[Problem statement]
Copy out verbatim the lines starting with the one containing "family: Zygophyllaceae" and going on through the one containing "order: Orthoptera", both included.
--- Start Data extract ---
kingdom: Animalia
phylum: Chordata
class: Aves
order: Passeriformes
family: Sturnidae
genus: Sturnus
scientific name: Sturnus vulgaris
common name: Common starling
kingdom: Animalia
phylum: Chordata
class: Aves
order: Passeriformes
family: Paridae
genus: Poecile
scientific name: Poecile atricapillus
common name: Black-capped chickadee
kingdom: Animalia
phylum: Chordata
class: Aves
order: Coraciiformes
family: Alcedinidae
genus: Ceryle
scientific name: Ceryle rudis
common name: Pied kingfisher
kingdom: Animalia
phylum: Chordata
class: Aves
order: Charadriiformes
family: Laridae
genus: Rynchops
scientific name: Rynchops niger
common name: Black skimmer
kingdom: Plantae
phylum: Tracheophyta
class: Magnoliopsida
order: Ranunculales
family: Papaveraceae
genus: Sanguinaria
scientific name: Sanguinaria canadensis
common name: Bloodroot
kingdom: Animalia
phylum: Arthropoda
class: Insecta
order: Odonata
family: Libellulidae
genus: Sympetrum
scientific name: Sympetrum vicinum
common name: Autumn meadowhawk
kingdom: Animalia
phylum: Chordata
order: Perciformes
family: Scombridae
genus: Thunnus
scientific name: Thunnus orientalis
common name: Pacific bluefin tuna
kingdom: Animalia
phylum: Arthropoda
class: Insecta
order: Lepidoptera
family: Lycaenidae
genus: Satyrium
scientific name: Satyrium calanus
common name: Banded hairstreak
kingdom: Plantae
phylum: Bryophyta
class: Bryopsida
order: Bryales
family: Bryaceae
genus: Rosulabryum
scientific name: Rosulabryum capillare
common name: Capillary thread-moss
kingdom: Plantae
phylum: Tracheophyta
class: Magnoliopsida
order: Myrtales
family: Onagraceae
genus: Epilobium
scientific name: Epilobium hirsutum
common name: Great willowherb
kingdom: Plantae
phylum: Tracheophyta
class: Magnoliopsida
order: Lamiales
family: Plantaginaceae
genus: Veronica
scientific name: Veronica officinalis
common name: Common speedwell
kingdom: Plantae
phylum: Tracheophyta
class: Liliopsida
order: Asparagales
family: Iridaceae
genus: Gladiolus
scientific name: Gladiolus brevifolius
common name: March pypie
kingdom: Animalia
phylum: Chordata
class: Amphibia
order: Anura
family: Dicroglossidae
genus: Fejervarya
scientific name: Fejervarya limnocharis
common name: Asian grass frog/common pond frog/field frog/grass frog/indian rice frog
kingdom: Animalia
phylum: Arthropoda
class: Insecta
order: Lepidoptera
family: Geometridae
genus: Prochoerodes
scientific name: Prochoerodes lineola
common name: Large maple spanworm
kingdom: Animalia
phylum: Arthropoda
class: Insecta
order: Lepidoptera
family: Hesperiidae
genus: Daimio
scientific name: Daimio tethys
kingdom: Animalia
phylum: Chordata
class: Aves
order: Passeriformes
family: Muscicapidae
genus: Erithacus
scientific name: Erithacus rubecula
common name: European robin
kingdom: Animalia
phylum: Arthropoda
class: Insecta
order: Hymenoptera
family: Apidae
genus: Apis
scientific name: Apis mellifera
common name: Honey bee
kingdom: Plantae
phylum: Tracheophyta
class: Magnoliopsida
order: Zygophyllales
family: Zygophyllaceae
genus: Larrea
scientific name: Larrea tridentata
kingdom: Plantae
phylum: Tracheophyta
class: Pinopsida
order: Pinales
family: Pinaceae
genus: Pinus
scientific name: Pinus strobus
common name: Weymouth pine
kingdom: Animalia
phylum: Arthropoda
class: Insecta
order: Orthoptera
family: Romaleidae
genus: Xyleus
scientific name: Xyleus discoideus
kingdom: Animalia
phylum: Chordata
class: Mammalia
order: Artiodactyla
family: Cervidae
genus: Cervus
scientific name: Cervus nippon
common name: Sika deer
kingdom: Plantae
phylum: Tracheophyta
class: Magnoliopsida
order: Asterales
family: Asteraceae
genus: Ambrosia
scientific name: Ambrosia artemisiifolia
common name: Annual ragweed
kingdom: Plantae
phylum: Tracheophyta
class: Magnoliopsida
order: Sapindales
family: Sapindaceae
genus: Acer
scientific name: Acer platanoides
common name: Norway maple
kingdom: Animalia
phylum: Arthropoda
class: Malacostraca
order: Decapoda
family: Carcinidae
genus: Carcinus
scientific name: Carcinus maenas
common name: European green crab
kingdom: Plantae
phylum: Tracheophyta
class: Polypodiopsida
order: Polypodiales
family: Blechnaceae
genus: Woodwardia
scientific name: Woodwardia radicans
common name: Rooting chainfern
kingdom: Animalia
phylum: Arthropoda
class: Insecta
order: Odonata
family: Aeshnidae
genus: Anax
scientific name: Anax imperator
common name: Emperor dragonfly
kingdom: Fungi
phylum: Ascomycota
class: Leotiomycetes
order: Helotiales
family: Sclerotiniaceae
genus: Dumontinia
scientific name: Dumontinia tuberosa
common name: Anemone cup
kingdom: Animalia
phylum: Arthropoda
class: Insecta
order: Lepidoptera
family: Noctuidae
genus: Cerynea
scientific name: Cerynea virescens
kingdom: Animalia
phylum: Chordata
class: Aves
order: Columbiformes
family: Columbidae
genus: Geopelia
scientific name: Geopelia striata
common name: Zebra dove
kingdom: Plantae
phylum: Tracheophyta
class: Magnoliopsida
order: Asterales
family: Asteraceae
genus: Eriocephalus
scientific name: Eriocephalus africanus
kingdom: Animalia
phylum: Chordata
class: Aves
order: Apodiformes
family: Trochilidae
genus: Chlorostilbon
--- End Data extract ---
[Solution to this task]
family: Zygophyllaceae
genus: Larrea
scientific name: Larrea tridentata
kingdom: Plantae
phylum: Tracheophyta
class: Pinopsida
order: Pinales
family: Pinaceae
genus: Pinus
scientific name: Pinus strobus
common name: Weymouth pine
kingdom: Animalia
phylum: Arthropoda
class: Insecta
order: Orthoptera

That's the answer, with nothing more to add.